Opinion

Letters to the editor

The province's environment minister addresses climate action.

Ontario taking steps on climate action

Ontario’s efforts towards climate action will guarantee the highest amount of emission reductions at the lowest possible cost.

Our decision to move forward with a cap and trade system has been reviewed by third-party economic experts who found that a carbon tax would cost households and business four times more without guaranteeing reductions.

The average household cost of cap and trade is estimated to be $156 — substantially lower than what a recent editorial suggests. This figure is substantiated by modelling done by EnviroEconomics.
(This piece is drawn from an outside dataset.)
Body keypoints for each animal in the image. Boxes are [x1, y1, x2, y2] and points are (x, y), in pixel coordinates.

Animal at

Throughout the development and implementation of our cap and trade roll-out, we have very clearly communicated that proceeds acquired from the program will not be limited to Ontario households. Industry, such as heavy emitting manufacturers, as well as costs from transport will be part of the program. Misleading math that implies that our cap and trade program only covers households is disingenuous, at best.
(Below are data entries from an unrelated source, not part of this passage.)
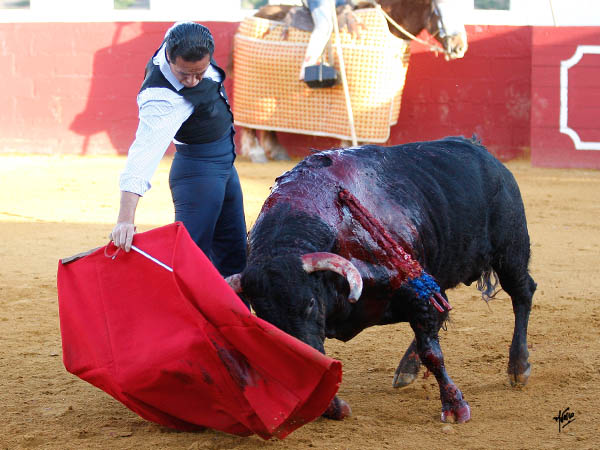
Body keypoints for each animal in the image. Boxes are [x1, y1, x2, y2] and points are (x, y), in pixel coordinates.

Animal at [225, 136, 536, 422]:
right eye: (263, 316)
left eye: (310, 304)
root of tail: (482, 151)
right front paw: (331, 406)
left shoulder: (415, 292)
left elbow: (432, 352)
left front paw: (455, 407)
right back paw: (408, 370)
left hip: (510, 251)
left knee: (522, 293)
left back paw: (518, 367)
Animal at [234, 0, 468, 162]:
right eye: (443, 9)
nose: (460, 47)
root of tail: (252, 17)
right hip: (253, 91)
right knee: (248, 124)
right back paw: (256, 153)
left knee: (266, 123)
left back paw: (277, 151)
Factual inaccuracies will also falsely suggest that our revenue estimations are revenue targets. In our cap and trade system, market prices are based on how effectively we are able to drive emission reductions. Our market based approach will reduce greenhouse gas emissions while driving innovation and spurring economic growth. Ontario’s Climate Change Action Plan is putting a cap on the amount of emissions businesses can release into the atmosphere while providing industry the flexibility they need to transition to a low-carbon economy.
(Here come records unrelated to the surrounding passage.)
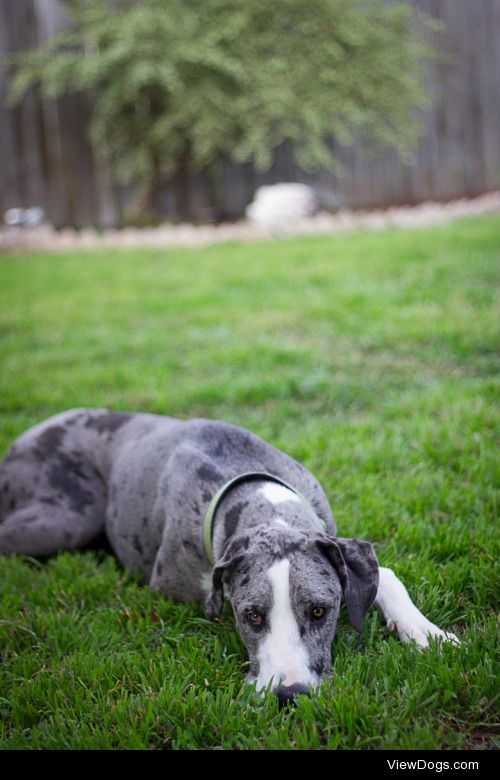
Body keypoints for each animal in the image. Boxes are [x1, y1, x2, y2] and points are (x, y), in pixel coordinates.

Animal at [0, 408, 458, 708]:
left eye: (319, 611)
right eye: (251, 616)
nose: (290, 695)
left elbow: (388, 576)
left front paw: (428, 634)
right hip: (65, 517)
We want to ensure Ontarians that transparency is at the forefront in our climate action efforts. To do so, we have made it compulsory by law to disclose how proceeds from Ontario’s cap and trade program will be invested into projects that will reduce greenhouse gas emissions. These investments will include jobs by fostering and adopting clean technologies and retrofitting buildings and homes.

It is also important to note that gas prices have actually down since the implementation of cap and trade. Shifts in costs have always been dependant on consumption amount, usage of efficient or inefficient sources of energy and — with respect to vehicles — the type of car one drives. We know that households with electric or plug-in hybrid electric vehicle have lower incremental costs of fuel. Our government is taking steps to help Ontarians improve the energy efficiency of their homes and cars, subsequently reducing both their energy bills and carbon footprint.

Within the federal carbon pricing framework announced in October 2016, Ontario is moving forward with our Climate Change Action Plan. Our Action Plan provides more choice for households and businesses to make the transition to lower carbon technologies through voluntary programs.

Every dollar collected through our plan will be reinvested, allowing us to support up to an estimated $1.9 billion into green projects that fight climate change. These investments will help families and businesses reduce costs and make the switch to non-polluting choices easier and less expensive. This is a fair, responsible approach that has the support of third-party experts, businesses and other governments.